### Provided material

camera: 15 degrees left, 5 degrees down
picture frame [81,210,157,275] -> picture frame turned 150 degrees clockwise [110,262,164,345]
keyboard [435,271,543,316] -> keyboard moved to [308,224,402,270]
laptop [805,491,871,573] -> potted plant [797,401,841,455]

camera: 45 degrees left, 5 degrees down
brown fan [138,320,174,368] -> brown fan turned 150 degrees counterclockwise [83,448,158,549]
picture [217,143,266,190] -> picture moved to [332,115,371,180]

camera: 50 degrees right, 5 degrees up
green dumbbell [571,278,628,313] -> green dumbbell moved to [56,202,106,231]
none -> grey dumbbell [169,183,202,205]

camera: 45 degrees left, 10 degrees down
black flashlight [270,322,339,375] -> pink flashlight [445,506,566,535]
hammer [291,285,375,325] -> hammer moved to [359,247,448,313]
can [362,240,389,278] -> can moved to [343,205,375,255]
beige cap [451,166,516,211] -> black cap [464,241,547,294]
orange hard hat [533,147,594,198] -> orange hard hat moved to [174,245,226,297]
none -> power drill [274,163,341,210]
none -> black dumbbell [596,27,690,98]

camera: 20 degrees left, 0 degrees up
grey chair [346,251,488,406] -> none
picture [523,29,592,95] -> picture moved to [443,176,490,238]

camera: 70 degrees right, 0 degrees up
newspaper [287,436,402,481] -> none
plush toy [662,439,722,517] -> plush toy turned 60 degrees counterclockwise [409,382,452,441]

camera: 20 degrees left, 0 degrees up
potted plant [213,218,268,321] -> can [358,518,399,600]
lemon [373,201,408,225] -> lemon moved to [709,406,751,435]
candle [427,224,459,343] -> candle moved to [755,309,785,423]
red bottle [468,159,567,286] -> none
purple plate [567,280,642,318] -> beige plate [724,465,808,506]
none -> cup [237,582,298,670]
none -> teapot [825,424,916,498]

### Task description
Produce an exact transcription of the lines from the one containing "newspaper [287,436,402,481] -> none" through the end of the records, both included, and no other lines.

### Answer box
newspaper [287,436,402,481] -> none
plush toy [662,439,722,517] -> plush toy turned 60 degrees counterclockwise [409,382,452,441]

camera: 20 degrees left, 0 degrees up
potted plant [213,218,268,321] -> can [358,518,399,600]
lemon [373,201,408,225] -> lemon moved to [709,406,751,435]
candle [427,224,459,343] -> candle moved to [755,309,785,423]
red bottle [468,159,567,286] -> none
purple plate [567,280,642,318] -> beige plate [724,465,808,506]
none -> cup [237,582,298,670]
none -> teapot [825,424,916,498]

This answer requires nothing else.